Overhyped expectations need to be tempered
External hype surrounding psychedelic trials is fuelled by exaggerated mainstream media coverage and by scientists themselves, and is further pushing expectations higher, says Dr Katrin Preller, Yale University adjunct assistant professor. Levine highlights the importance of staying humble and honest with patients by not overpromising potential benefits and reinforcing the fact that there are other options for treatment.
Hope and hype raise unrealistic expectations. And this can create cognitive dissonance in participants, Penn says. If a patient expects a good response but, when self-reporting, they come to a realisation that the intervention was not as beneficial as expected, it can be very disappointing, he adds.
Not all psychedelic trials recruit swiftly
While psychedelic clinical trials in depression and post-traumatic stress disorder (PTSD) have a long list of potential participants due to high interest from patients and from the field, there are indications that find it challenging to recruit for studies.
One example is substance use disorders. In general, although addiction research is growing, slow progress is likely caused by a negative societal view of addiction, Garcia-Romeu notes. People with PTSD are treated with sympathy but people suffering from substance abuse are seen as morally deficient, he adds.
Eating disorders are another indication that faces recruitment challenges. Dr Natalie Gukasyan, psychiatrist and researcher at Johns Hopkins University, is part of an 18-participant Phase I study (NCT04052568) investigating psilocybin in patients with anorexia nervosa. Even though the trial received participant interest after advertising on social media, Gukasyan notes that the trial is still challenging to recruit as such patients are less motivated to get treatment.
Inclusion criteria a bottleneck
Psychedelic trials’ tight inclusion criteria also put additional pressure on recruitment, Penn says. Many psychedelic trials request potential participants to stop the psychiatric medication before enrolment because some medications can blunt the effect of psychedelics. This can be a deal breaker for some people, he adds.
Time commitment is another challenge. In general, trial participants need to attend 20 to 50 hours of face-to-face psychotherapy over the course of a relatively short amount of time, usually a couple of months, Penn adds. If a person has occupational commitments or lives further from the trial site, it is likely that they will not complete the treatment, he adds.

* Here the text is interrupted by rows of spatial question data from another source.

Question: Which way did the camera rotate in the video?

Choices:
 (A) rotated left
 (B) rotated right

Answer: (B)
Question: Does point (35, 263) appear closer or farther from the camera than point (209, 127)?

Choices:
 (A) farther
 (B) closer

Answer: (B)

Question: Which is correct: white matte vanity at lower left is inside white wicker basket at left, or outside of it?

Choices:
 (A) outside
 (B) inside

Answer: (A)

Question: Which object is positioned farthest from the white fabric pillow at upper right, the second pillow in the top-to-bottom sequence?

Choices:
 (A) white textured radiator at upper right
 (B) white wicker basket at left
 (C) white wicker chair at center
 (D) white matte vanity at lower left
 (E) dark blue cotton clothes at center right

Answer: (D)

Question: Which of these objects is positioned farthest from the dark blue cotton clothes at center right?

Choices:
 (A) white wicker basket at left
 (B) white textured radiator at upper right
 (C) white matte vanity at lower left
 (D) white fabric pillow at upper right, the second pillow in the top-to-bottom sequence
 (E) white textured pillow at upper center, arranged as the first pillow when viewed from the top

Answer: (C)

High bar to argue for reclassification
Psychedelic drugs are under Schedule I in the US and Class A in the UK, classifying them as having no medical value and holding a high potential for abuse. While caution should be exercised, psychedelics have not shown any significant addictive or habit-forming properties, Levine says. The research community has a lot of work ahead to prove that the classification of these drugs needs to be reconsidered, adds Preller, who is a principal investigator in a Phase II psilocybin trial (NCT04141501) in alcohol use disorder.
But to generate the level of evidence to argue for a reclassification, large clinical trials would be needed. And large trials require financial investment, which is often not feasible for academic research groups, Gukasyan says. The pharma industry would be the sector with the resources to run such large trials, Levine added.
Psychedelic drugs carry heavy cultural baggage as it makes their way through the drug development pipeline. And the only way to lighten the load is to generate robust data that can debunk negative perceptions and finally prove the worth of this drug class. But practical issues delay progress. Until then, patients will have to wait to find out if psychedelics can offer an answer.